Task to carry out: Change "common name" to "vernacular name" throughout the part of the data that opens at its first line and closes with the line containing "common name: American toad", leaving everything else as it stands. Give back only those lines.
····················
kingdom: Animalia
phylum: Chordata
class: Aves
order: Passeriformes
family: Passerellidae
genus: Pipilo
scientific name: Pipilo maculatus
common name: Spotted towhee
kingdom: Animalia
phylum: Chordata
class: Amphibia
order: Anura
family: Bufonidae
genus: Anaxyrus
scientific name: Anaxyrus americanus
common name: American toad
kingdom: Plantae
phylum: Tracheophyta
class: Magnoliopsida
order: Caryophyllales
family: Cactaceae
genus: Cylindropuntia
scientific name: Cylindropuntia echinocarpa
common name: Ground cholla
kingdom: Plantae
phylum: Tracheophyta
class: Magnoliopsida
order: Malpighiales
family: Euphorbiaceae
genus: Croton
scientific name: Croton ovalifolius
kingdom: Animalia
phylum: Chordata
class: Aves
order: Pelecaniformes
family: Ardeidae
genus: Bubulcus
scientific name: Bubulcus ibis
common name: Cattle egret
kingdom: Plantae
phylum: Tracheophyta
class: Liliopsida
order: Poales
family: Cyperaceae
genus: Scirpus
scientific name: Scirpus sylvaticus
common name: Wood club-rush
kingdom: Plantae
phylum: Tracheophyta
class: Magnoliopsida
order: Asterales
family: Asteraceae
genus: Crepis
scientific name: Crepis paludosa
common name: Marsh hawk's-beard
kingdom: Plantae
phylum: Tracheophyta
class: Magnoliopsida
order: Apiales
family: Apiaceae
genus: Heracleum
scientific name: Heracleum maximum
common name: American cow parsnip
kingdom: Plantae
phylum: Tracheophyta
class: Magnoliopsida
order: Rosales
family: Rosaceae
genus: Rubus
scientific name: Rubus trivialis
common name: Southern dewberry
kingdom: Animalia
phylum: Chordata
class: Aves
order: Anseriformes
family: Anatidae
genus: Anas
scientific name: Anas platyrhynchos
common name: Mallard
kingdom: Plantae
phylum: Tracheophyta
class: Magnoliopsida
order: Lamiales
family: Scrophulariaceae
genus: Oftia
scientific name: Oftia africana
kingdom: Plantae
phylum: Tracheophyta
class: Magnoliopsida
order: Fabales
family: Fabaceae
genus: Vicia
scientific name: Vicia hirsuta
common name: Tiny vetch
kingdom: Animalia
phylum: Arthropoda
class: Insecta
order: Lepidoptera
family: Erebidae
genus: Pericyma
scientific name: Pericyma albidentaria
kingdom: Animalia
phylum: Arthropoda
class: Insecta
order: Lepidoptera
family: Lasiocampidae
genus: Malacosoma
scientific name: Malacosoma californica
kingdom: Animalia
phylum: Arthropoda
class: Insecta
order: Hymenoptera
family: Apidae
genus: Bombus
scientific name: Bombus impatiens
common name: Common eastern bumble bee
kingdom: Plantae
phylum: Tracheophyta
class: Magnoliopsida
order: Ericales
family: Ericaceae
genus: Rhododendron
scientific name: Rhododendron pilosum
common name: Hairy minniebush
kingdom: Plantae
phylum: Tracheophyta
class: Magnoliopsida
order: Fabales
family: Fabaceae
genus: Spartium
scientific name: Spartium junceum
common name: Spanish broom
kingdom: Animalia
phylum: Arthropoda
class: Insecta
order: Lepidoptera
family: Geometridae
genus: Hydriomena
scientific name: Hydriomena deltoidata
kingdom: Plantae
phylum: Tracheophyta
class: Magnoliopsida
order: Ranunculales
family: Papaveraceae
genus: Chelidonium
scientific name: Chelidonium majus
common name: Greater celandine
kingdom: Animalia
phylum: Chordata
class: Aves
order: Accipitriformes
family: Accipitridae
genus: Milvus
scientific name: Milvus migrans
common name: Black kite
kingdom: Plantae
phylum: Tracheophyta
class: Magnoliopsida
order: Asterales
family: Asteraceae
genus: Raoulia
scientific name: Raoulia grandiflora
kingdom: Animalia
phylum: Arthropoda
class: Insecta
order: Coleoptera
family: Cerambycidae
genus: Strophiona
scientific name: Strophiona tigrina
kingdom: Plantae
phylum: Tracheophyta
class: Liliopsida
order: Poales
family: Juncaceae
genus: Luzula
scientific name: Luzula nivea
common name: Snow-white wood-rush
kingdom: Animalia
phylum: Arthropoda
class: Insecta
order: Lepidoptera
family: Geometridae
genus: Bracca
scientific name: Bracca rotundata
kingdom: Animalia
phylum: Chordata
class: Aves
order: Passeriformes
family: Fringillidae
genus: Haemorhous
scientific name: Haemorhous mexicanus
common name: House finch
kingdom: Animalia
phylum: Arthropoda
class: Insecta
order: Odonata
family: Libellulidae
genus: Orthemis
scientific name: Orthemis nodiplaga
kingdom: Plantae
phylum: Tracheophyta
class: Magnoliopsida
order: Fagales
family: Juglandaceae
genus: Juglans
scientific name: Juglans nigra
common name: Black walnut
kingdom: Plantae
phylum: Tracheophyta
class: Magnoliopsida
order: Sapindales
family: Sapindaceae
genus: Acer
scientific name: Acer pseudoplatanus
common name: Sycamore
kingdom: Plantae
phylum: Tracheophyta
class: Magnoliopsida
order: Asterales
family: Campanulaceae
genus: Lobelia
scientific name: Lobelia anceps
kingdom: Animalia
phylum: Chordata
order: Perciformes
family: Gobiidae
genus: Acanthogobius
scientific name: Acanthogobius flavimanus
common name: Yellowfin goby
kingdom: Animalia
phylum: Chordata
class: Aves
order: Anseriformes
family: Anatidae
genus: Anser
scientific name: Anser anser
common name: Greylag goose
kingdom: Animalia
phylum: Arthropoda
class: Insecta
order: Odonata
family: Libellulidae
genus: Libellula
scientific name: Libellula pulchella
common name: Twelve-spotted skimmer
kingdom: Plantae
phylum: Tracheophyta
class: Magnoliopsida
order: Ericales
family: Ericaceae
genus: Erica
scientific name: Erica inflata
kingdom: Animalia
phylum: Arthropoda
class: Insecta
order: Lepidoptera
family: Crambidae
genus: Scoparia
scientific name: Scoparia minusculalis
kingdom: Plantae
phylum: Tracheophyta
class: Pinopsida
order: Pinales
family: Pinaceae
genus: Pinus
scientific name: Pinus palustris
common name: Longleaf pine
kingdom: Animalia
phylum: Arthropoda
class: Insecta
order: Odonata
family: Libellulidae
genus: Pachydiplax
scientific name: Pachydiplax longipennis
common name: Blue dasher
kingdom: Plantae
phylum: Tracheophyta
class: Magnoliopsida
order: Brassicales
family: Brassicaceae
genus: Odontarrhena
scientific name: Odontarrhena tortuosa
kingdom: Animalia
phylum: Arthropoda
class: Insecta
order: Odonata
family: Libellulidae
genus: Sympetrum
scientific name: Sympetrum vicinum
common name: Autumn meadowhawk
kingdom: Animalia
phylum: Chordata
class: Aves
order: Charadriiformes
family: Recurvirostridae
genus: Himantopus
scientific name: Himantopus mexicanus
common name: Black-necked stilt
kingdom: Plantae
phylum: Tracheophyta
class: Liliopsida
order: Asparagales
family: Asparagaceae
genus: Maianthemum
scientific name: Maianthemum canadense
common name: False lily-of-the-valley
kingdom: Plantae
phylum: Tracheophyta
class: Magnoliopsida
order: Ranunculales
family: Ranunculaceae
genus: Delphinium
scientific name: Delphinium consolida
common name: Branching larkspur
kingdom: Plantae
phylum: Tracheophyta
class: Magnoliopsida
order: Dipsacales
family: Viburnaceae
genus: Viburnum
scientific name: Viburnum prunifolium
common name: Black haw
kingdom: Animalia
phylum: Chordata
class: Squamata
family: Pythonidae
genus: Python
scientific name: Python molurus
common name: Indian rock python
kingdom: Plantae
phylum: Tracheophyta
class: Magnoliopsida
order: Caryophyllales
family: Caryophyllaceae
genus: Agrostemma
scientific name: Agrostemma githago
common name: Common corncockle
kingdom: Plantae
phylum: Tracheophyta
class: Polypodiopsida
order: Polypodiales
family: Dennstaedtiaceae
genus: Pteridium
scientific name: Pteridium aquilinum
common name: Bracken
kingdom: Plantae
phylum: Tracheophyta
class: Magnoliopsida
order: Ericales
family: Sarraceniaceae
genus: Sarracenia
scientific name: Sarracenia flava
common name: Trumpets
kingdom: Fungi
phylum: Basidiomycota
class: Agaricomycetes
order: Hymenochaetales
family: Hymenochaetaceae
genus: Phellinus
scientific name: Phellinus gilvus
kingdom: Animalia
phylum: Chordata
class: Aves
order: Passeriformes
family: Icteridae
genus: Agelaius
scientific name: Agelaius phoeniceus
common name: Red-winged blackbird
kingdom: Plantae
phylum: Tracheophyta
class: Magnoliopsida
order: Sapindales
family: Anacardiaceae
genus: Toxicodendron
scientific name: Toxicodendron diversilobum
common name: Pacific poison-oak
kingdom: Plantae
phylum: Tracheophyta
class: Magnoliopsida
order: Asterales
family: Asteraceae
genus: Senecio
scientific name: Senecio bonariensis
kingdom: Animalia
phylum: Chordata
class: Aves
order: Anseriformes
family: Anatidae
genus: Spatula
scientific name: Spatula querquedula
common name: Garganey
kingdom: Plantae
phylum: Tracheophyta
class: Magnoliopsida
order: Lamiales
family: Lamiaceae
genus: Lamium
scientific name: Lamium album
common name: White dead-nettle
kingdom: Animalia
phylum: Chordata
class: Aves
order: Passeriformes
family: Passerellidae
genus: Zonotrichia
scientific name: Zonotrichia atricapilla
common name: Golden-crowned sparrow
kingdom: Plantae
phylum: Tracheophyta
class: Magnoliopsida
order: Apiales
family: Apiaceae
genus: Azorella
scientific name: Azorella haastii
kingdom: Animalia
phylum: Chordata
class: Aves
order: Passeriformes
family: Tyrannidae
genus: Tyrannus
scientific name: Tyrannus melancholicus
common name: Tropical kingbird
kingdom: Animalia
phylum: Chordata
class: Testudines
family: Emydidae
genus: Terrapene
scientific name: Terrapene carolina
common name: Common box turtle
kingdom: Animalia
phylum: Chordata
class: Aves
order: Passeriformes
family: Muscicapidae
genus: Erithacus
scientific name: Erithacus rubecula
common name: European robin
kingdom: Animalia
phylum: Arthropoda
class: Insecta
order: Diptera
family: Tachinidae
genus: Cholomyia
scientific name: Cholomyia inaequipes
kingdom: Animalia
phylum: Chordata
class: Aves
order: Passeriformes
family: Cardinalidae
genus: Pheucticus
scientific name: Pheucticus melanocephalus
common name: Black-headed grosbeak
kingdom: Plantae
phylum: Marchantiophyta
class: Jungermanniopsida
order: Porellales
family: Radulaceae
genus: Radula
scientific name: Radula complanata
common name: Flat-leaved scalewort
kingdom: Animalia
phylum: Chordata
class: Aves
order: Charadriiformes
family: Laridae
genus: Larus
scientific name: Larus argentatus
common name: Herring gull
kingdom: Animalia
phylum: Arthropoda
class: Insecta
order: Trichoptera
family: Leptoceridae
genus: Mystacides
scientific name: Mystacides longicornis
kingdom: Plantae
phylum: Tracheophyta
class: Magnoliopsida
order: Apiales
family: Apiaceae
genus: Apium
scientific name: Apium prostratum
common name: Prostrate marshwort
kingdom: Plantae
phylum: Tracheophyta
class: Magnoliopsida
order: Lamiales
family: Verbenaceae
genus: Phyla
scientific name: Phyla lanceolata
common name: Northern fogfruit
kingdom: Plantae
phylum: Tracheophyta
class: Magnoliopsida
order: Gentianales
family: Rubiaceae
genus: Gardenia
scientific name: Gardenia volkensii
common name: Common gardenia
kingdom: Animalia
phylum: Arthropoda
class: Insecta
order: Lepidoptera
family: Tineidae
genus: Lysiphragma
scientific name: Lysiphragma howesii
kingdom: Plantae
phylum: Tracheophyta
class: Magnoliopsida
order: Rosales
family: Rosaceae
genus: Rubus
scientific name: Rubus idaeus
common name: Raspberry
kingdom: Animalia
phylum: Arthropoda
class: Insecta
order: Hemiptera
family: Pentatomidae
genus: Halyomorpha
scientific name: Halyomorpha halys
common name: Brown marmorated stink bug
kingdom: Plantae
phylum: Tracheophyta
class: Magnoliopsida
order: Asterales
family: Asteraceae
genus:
····················
Problem solution:
kingdom: Animalia
phylum: Chordata
class: Aves
order: Passeriformes
family: Passerellidae
genus: Pipilo
scientific name: Pipilo maculatus
vernacular name: Spotted towhee
kingdom: Animalia
phylum: Chordata
class: Amphibia
order: Anura
family: Bufonidae
genus: Anaxyrus
scientific name: Anaxyrus americanus
vernacular name: American toad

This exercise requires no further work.